Michigan Center is in eastern Jackson County, in the southern part of Leoni Township. The CDP shares a slight western border with the city of Jackson but is otherwise surrounded by Leoni Township on the north, east, and west with a southern boundary with Napoleon Township.

The community is situated primarily around the northern end of Center Lake, formed by a dam on a tributary of the Grand River in 1911. Several other nearby lakes on the same tributary form a connected chain of lakes: Round Lake, Price Lake, Moon Lake, Little Dollar Lake, Dollar Lake, Olcott Lake, Little Olcott Lake, Wolf Lake and Little Wolf Lake. Local residents travel between the first several lakes using small boats or personal watercraft.

==Demographics==

Historical population
| Census | Pop. | Note | %± |
| 2020 | 4,609 |  | — |
U.S. Decennial Census

===2020 census===
As of the 2020 census, Michigan Center had a population of 4,609. The median age was 43.0 years. 20.8% of residents were under the age of 18 and 18.2% of residents were 65 years of age or older. For every 100 females there were 105.6 males, and for every 100 females age 18 and over there were 104.4 males age 18 and over.

96.0% of residents lived in urban areas, while 4.0% lived in rural areas.

There were 1,963 households in Michigan Center, of which 27.1% had children under the age of 18 living in them. Of all households, 45.4% were married-couple households, 21.0% were households with a male householder and no spouse or partner present, and 23.2% were households with a female householder and no spouse or partner present. About 27.8% of all households were made up of individuals and 12.3% had someone living alone who was 65 years of age or older.

There were 2,127 housing units, of which 7.7% were vacant.

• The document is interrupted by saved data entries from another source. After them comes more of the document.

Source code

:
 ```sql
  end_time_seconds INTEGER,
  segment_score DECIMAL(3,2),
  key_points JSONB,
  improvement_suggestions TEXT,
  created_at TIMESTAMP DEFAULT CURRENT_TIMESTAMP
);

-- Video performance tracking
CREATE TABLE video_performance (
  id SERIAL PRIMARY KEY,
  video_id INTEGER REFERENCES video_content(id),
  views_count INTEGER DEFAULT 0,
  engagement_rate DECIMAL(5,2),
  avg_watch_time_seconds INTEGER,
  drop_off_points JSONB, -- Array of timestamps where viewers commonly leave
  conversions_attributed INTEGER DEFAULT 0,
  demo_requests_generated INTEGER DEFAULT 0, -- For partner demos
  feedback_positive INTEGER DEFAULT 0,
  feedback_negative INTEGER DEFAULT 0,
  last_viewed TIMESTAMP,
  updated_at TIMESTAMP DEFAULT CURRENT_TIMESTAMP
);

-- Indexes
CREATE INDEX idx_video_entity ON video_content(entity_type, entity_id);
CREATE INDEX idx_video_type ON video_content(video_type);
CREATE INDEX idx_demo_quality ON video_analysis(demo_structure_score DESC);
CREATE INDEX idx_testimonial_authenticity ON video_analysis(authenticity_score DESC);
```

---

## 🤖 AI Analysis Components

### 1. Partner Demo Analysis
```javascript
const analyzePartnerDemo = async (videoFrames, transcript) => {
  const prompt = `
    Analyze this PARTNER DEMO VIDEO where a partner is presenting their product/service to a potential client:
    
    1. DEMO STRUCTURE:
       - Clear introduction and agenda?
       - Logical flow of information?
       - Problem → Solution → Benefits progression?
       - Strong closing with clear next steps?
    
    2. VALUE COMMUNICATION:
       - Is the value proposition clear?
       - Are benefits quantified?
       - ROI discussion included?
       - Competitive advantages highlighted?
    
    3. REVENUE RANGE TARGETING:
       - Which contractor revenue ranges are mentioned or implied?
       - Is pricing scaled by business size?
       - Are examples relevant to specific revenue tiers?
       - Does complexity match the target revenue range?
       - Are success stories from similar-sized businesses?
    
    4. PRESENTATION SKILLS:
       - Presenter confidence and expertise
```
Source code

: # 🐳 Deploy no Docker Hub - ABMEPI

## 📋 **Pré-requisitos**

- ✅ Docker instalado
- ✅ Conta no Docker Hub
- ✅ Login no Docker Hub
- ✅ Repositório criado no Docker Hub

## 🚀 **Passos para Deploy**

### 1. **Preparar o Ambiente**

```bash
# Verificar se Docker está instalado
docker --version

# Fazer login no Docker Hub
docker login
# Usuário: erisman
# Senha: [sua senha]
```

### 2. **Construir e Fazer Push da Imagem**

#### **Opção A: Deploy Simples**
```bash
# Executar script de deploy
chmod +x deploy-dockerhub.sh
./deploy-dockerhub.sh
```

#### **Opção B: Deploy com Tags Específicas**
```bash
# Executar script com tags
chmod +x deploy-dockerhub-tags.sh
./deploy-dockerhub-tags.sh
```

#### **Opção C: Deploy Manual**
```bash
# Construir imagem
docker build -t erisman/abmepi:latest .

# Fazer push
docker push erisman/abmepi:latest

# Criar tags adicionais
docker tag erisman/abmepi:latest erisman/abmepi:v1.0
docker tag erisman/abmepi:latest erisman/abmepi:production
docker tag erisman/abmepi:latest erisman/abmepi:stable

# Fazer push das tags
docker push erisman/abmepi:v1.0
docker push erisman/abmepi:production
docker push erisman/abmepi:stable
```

The homeowner vacancy rate was 1.2% and the rental vacancy rate was 4.3%.

Racial composition as of the 2020 census
| Race | Number | Percent |
|---|---|---|
| White | 4,191 | 90.9% |
| Black or African American | 61 | 1.3% |
| American Indian and Alaska Native | 19 | 0.4% |
| Asian | 13 | 0.3% |
| Native Hawaiian and Other Pacific Islander | 0 | 0.0% |
| Some other race | 41 | 0.9% |
| Two or more races | 284 | 6.2% |
| Hispanic or Latino (of any race) | 143 | 3.1% |

===2000 census===
As of the census of 2000, there were 4,641 people, 1,856 households, and 1,308 families residing in the CDP. The population density was 895.6 PD/sqmi. There were 1,961 housing units at an average density of 378.4 /sqmi. The racial makeup of the CDP was 97.72% White, 0.34% Black or African American, 0.43% Native American, 0.43% Asian, 0.26% from other races, and 0.82% from two or more races. Hispanic or Latino residents of any race were 1.53% of the population.

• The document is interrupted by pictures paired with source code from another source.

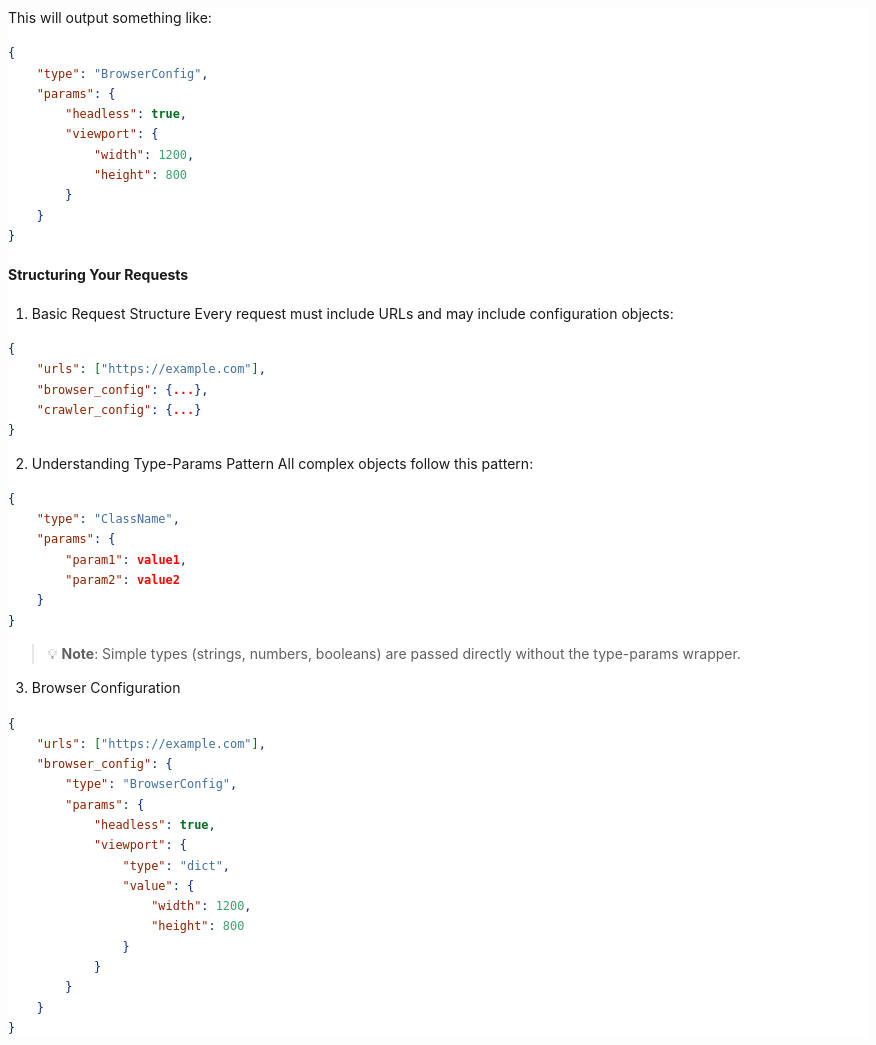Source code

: This will output something like:
```json
{
    "type": "BrowserConfig",
    "params": {
        "headless": true,
        "viewport": {
            "width": 1200,
            "height": 800
        }
    }
}
```


#### Structuring Your Requests

1. Basic Request Structure
Every request must include URLs and may include configuration objects:

```json
{
    "urls": ["https://example.com"],
    "browser_config": {...},
    "crawler_config": {...}
}
```

2. Understanding Type-Params Pattern
All complex objects follow this pattern:
```json
{
    "type": "ClassName",
    "params": {
        "param1": value1,
        "param2": value2
    }
}
```
> 💡 **Note**: Simple types (strings, numbers, booleans) are passed directly without the type-params wrapper.

3. Browser Configuration
```json
{
    "urls": ["https://example.com"],
    "browser_config": {
        "type": "BrowserConfig",
        "params": {
            "headless": true,
            "viewport": {
                "type": "dict",
                "value": {
                    "width": 1200,
                    "height": 800
                }
            }
        }
    }
}
```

There were 1,856 households, out of which 29.2% had children under the age of 18 living with them, 55.1% were married couples living together, 10.0% had a female householder with no husband present, and 29.5% were non-families. 23.9% of all households were made up of individuals, and 10.1% had someone living alone who was 65 years of age or older. The average household size was 2.49 and the average family size was 2.94.

In the CDP, 23.5% of the population was under the age of 18, 6.8% was from 18 to 24, 30.3% from 25 to 44, 24.2% from 45 to 64, and 15.2% was 65 years of age or older. The median age was 39 years. For every 100 females, there were 101.1 males. For every 100 females age 18 and over, there were 99.8 males.

The median income for a household in the CDP was $43,056, and the median income for a family was $49,159. Males had a median income of $38,233 versus $29,048 for females. The per capita income for the CDP was $18,701. About 3.6% of families and 4.9% of the population were below the poverty line, including 4.3% of those under age 18 and 6.8% of those age 65 or over.

==Local events==
Michigan Center hosts the annual Carp Carnival at Leoni Township Park in June. The festival features a parade, fishing contest, midway games and rides, chicken barbecue dinners and beer tent.

==Education==
It is in the Michigan Center School District.